## Selected extract
Univariate linear regression analyses were performed to delineate predictive factors of training response (relative pre- to post changes in gait speed) for the IG. Variables included baseline cognitive parameters (MMSE, Trail-Making Test, CERAD subtests including early and delayed recall, recall of symbols, discrimination, verbal fluency, visuoconstructive abilities), age, gender, ADL-status (Barthel Index), comorbidity (CIRS), depression (GDS), baseline motor variables (POMA, lower extremity strength), and adherence to the intervention. Significant correlates at P-values of 0.1 or less were retained for a multivariate regression model (stepwise backward) to identify independent predictive variables of training response. Influences of variables are given as regression coefficients β and general fit of the model is reported by the coefficient of determination R2.

Associations between changes in gait characteristics (relative pre- to post changes) and changes in lower extremity strength (1-RM) respectively changes in functional performance (POMA) were quantified by Pearson’s correlation coefficients. Correlations were considered low (r < 0.2), moderate (r = 0.2-0.5), or good (r > 0.5) according to the recommendations of Cohen [38]. Data on intervention–related changes in lower extremity strength and functional performance (POMA) are not displayed in this paper since results have been published in a previous paper describing result of the parent study [20]. Statistical analysis was performed using SPSS statistics 17.0 (IBM, Armonk, NY, USA).

## Activity list
(a) In the statistical methods excerpt, what P-value cutoff decided which correlates were kept for the multivariate regression model?
(b) Name every category the statistical methods excerpt uses to rate correlations, each with its range of r.
(c) Does the statistical methods excerpt support each statement? (i) The multivariate regression model used stepwise forward selection. (ii) The statistical analysis was done in SPSS statistics 17.0. (iii) This paper presents the intervention-related changes in lower extremity strength and POMA.
Answer using only the statistical methods excerpt.

## Data extract

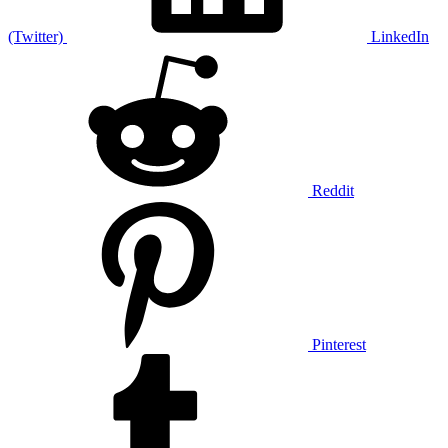
(Twitter)
LinkedIn
Reddit
Pinterest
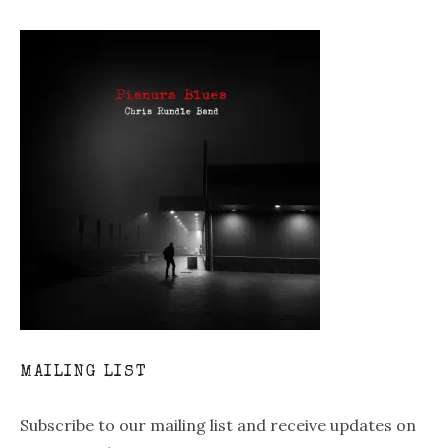
MAILING LIST
Subscribe to our mailing list and receive updates on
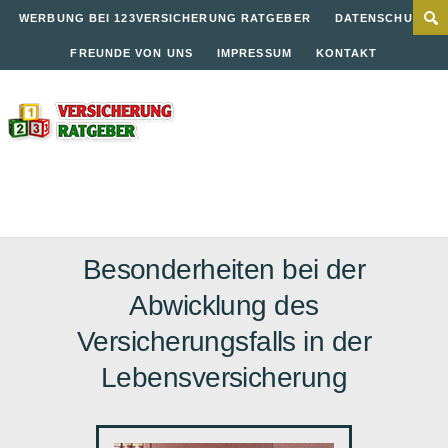
WERBUNG BEI 123VERSICHERUNG RATGEBER
DATENSCHUTZ
FREUNDE VON UNS
IMPRESSUM
KONTAKT
Besonderheiten bei der
Abwicklung des
Versicherungsfalls in der
Lebensversicherung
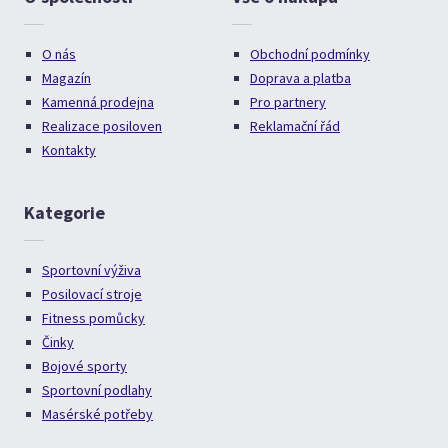
O nás
Obchodní podmínky
Magazín
Doprava a platba
Kamenná prodejna
Pro partnery
Realizace posiloven
Reklamační řád
Kontakty
Kategorie
Sportovní výživa
Posilovací stroje
Fitness pomůcky
Činky
Bojové sporty
Sportovní podlahy
Masérské potřeby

## Responses by item number
(a) Correlates with P-values of 0.1 or less were kept.

(b) Low (r < 0.2), moderate (r = 0.2-0.5), and good (r > 0.5).

(c)
(i) No: "(stepwise backward)".
(ii) Yes: "Statistical analysis was performed using SPSS statistics 17.0".
(iii) No: "are not displayed in this paper".